II. Epidemiology

  1. As of July 2023
    1. Worldwide: 88,000 cases (146 deaths) in 75 countries
    2. United States: >33,000 cases
    3. CDC MPox Data
      1. https://www.cdc.gov/poxvirus/mpox/response/2022/index.html
  2. Outbreak 2022 globally (including U.S.) infected >16,000 in 75 countries
    1. Of 528 cases studied, 98% were in Men who have Sex with Men
    2. Of these cases, 95% of transmission occurred during sex
    3. Coinfection with HIV in 41% of patients (other STI in 29%)
    4. Thornhill (2022) N Engl J Med 387(8): 679-91 [PubMed]
  3. Outbreaks
    1. FIrst known human outbreak in Congo 1970
    2. Originally limited to Democratic Republic of Congo (and Refugees and Immigrants from that region)
    3. Cases seen primarily in Africa (e.g. Cameroon, Liberia, Nigeria, Sierra Leone) with rare reported cases in Europe
    4. Isolated outbreak occurred in midwest U.S. in 2003, related to rodents imported from Ghana in West Africa

III. Pathophysiology

  1. Virus in the Orthopoxvirus genus (same genus as Smallpox/Variola, and Cowpox/Vaccinia)
    1. Large enveloped virus
    2. Linear double stranded DNA Poxvirus
  2. Viral Infection whose natural hosts are primates and rodents
    1. First described in 1958, during an infectious outbreak in a research monkey colony
    2. Endemic primarily in the tropical forests of West and Central Africa (esp. Congo Basin)
    3. Animal reservoirs are mostly small rodents (tree squirrels, Gambian rats, prairie dogs)
  3. Zoonotic transmission to humans from animals is typically via bites or contact with the animal's blood
  4. Human to human transmission (much less common than with Smallpox)
    1. Respiratory transmission with prolonged, close face-to-face contact (primary route)
    2. Mucous membrane or body fluid contact with broken skin
      1. Sexually Transmitted Infection especially among Men who have Sex with Men
      2. Receptive anal intercourse appears to be a common mode of transmission
    3. Contact with infectious skin lesions (or contaminated clothing or bedding)

» **Saved data entries**:
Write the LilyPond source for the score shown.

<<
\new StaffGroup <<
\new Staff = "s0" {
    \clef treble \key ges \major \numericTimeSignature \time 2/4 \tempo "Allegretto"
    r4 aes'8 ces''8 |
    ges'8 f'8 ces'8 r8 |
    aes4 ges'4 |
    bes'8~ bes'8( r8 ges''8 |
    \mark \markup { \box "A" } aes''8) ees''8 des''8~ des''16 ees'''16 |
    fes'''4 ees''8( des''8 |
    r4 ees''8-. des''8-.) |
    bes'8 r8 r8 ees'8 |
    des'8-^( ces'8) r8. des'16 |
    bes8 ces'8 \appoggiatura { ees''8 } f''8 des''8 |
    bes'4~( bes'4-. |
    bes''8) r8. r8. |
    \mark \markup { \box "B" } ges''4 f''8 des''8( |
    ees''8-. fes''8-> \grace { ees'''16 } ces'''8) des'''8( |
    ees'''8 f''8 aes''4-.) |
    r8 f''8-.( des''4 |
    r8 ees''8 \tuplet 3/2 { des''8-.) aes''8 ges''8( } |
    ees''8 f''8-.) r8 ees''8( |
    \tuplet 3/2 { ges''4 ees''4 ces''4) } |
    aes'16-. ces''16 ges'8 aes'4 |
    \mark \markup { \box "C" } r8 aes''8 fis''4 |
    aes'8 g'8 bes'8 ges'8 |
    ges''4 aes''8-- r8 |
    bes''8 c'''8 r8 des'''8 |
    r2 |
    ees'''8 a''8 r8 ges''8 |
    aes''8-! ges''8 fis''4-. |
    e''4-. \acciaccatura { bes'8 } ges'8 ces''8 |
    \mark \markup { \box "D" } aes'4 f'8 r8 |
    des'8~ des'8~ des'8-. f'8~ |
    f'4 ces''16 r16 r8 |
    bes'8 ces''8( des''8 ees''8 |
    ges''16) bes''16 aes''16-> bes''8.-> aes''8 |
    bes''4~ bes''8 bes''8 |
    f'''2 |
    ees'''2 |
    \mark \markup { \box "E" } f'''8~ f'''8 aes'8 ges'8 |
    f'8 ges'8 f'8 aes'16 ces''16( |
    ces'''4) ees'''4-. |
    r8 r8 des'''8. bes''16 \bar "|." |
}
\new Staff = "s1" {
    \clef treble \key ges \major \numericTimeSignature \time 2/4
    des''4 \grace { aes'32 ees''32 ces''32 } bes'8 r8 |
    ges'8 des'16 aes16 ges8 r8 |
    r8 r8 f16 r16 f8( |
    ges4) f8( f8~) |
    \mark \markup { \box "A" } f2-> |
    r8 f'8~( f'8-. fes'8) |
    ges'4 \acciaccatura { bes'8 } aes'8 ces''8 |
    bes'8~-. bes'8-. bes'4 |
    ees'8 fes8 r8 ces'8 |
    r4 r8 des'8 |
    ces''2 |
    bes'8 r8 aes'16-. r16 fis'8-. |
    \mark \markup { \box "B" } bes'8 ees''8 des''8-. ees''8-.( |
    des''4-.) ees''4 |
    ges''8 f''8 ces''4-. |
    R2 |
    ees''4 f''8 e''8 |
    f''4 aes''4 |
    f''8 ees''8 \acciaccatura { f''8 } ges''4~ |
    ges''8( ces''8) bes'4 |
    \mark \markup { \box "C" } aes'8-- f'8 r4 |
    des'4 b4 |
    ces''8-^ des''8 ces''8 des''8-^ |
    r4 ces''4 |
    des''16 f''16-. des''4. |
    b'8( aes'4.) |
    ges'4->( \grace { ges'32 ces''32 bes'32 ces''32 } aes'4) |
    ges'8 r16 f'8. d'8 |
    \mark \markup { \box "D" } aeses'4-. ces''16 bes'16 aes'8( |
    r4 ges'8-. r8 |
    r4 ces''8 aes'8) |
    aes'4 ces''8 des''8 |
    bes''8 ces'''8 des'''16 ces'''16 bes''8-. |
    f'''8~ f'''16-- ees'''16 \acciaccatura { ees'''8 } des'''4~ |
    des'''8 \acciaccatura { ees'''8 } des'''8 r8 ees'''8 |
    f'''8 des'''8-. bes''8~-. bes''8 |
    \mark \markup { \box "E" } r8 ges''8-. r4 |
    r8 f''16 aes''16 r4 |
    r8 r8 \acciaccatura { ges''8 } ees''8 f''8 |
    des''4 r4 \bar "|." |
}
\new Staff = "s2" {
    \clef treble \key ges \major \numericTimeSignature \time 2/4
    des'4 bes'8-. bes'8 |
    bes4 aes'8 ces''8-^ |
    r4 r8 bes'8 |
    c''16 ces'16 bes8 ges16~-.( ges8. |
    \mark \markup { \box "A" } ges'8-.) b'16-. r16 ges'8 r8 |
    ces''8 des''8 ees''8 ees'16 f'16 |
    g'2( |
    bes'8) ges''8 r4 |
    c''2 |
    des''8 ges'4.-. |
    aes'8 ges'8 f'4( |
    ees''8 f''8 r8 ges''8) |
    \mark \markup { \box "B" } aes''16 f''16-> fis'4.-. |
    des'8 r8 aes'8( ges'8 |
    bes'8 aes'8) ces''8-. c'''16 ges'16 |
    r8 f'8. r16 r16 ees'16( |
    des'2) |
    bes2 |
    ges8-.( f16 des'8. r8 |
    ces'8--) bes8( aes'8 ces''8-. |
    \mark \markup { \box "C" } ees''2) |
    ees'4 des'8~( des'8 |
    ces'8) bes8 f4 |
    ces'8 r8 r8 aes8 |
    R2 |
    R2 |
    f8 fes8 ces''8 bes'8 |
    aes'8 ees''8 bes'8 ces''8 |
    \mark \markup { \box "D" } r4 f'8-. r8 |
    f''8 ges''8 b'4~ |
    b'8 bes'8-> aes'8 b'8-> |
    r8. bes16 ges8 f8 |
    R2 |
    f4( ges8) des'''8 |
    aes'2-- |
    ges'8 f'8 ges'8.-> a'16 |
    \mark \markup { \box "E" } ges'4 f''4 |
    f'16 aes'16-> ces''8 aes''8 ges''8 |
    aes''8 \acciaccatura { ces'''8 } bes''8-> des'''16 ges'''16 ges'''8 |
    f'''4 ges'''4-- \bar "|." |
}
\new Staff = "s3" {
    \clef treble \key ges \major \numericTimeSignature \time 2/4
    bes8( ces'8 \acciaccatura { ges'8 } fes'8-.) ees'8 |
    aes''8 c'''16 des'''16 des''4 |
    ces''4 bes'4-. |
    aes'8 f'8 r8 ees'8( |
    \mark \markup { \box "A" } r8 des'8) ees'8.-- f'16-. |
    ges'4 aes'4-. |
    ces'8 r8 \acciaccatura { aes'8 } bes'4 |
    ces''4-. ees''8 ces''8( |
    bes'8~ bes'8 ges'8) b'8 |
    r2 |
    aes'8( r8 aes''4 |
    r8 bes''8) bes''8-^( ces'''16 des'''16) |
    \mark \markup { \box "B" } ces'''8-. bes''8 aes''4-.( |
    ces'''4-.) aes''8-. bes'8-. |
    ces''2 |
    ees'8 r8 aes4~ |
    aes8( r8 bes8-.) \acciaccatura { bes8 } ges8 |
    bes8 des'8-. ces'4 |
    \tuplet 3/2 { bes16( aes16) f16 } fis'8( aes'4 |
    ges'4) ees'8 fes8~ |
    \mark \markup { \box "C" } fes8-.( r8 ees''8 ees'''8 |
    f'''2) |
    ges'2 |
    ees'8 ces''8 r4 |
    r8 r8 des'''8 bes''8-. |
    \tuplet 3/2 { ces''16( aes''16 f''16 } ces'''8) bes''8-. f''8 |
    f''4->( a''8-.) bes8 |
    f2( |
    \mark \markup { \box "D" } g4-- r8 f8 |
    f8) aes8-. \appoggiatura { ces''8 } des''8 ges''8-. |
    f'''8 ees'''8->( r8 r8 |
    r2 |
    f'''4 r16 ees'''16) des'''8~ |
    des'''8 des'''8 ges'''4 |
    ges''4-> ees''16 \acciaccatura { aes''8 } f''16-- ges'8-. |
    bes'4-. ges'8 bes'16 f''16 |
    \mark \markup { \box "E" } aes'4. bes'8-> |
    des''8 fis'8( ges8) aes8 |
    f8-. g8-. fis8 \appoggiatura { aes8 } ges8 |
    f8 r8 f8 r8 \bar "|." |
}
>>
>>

» **Task requirements**: Reproduce the passage of the mpox outline above from "II. Epidemiology" to "STI in 29%)", word for word.

» **Exercise response**:
II. Epidemiology

  1. As of July 2023
    1. Worldwide: 88,000 cases (146 deaths) in 75 countries
    2. United States: >33,000 cases
    3. CDC MPox Data
      1. https://www.cdc.gov/poxvirus/mpox/response/2022/index.html
  2. Outbreak 2022 globally (including U.S.) infected >16,000 in 75 countries
    1. Of 528 cases studied, 98% were in Men who have Sex with Men
    2. Of these cases, 95% of transmission occurred during sex
    3. Coinfection with HIV in 41% of patients (other STI in 29%)